Selfpublishing

Die andere Welt

4. August 2011
Redaktion Börsenblatt
"Autoren werden es vermehrt schaffen, ohne die Hilfe von Verlagen auf sich aufmerksam zu machen", meint Eliane Wurzer, Projektmanagerin E-Book bei Droemer Knaur.

Keine Frage: Das Web 2.0 mit seinen sozialen Netzwerken, Blogs und Communitys hat das Lesen und Schreiben verändert. Für Leser ist das Internet zu einer wesentlichen Recherche- und Bezugsquelle geworden, Lesercommunitys wie lovelybooks bieten ungeahnte Möglichkeiten, sich über das eigene Leseerlebnis auszutauschen, zu rezensieren und Empfehlungen auszusprechen.

Für Verlage und Autoren heißt das: Es gibt eine Welt jenseits der Feuilletons und Stapeltische der Filialisten – ob wir wollen oder nicht. Eine Welt, die auch die Keimzelle für das in Deutschland bei den Lesern immer noch recht stiefmütterlich behandelte E-Book sein könnte: Denn wer sich mit Laptop, Smartphone & Co. im Netz bewegt, für den kann es von Vorteil sein, seinen Lesestoff direkt auf diesen Geräten zu konsumieren.

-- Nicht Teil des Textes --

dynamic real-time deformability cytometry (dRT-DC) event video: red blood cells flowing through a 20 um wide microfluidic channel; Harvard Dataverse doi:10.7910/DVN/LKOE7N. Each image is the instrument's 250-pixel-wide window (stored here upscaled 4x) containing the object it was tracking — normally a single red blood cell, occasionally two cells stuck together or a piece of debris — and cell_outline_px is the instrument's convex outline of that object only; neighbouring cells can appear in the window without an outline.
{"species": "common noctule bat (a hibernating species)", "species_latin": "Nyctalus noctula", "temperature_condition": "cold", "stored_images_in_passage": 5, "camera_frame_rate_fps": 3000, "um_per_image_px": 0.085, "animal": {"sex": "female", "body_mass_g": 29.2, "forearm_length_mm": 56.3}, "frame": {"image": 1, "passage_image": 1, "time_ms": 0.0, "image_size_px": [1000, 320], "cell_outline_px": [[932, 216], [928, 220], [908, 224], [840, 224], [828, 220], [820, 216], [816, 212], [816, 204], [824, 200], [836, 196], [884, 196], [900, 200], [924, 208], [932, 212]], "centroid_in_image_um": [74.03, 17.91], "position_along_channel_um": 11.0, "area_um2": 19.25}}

Und das macht diese Welt für Selfpublisher so interessant: Während Print-on-Demand-Anbietern immer das »Gschmäckle« anhängt, ahnungslosen Autoren mit großzügigen »Druckkostenzuschüssen« das Geld aus der Tasche zu ziehen, machen es  Anbieter wie amazon kindle, triboox etc. nahezu zum Nulltarif möglich, E-Books zu erzeugen und selbst zu vermarkten. Prominentestes Beispiel hierfür ist sicher Amanda Hocking, die in den USA mit von ihr selbst verlegten Vampirromanen die Millionengrenze an Downloads geknackt hat.
Interessanterweise hat sich Hocking – inklusive der E-Book-Rechte – nun doch unter die Fittiche eines traditionellen Verlagshauses begeben. Warum? Zum einen, weil es für die meisten Autoren einfach angenehmer ist, sich aufs Schreiben zu konzentrieren und alles andere Fachleuten zu überlassen. Und Lesern und Autoren kommt gleichermaßen die Auswahlfunktion des Verlags zu- gute: Wo der Debütautor sich freut, dass sein Werk aus vielen anderen ausgewählt wurde, kann der Leser davon ausgehen, dass ein von einem renommierten Verlag ins Programm genommenes E- oder P-Book gewissen Qualitätsansprüchen standhält – ein Urteil, das er sich bei einem Werk, das ihm vom Autor direkt angeboten wird, selbst bilden muss.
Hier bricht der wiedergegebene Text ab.